- **The task**:
Among these entries, count the lines containing the word "moderate" and answer with only the number.

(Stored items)

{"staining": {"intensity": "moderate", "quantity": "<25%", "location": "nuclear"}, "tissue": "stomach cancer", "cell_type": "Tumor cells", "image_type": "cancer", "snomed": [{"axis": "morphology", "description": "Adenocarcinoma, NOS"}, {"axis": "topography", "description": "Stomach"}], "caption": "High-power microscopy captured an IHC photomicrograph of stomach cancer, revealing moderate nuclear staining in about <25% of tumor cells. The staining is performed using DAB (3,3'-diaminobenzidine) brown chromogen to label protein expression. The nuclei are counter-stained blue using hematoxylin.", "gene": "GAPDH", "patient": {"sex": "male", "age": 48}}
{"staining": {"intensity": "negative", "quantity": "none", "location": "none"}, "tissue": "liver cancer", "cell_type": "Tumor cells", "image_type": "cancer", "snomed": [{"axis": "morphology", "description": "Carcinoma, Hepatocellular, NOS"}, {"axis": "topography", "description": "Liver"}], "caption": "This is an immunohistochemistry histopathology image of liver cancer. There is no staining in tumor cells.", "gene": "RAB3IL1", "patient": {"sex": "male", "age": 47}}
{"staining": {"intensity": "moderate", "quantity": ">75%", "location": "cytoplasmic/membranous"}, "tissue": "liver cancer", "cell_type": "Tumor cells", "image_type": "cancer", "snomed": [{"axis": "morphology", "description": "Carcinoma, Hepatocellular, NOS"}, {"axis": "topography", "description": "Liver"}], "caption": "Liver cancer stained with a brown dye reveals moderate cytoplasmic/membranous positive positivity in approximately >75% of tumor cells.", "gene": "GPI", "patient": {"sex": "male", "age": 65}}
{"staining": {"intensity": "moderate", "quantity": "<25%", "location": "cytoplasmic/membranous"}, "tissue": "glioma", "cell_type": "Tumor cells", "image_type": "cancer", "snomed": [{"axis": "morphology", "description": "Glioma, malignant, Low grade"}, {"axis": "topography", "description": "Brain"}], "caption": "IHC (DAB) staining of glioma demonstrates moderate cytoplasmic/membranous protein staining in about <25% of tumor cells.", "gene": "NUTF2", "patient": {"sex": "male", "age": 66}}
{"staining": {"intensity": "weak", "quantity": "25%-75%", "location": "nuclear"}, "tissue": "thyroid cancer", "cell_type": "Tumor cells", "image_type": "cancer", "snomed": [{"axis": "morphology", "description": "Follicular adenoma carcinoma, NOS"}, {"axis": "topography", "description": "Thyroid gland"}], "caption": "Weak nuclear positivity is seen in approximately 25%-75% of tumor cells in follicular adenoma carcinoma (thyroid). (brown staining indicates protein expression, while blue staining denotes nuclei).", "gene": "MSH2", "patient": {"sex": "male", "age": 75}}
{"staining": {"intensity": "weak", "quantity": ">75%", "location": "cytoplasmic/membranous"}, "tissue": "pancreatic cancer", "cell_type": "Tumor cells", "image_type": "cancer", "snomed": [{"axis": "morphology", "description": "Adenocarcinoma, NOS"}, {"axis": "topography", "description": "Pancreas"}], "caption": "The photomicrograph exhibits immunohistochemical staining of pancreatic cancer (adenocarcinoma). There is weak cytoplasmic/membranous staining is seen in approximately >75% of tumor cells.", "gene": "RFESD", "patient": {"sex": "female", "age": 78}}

- **Task solution**:
3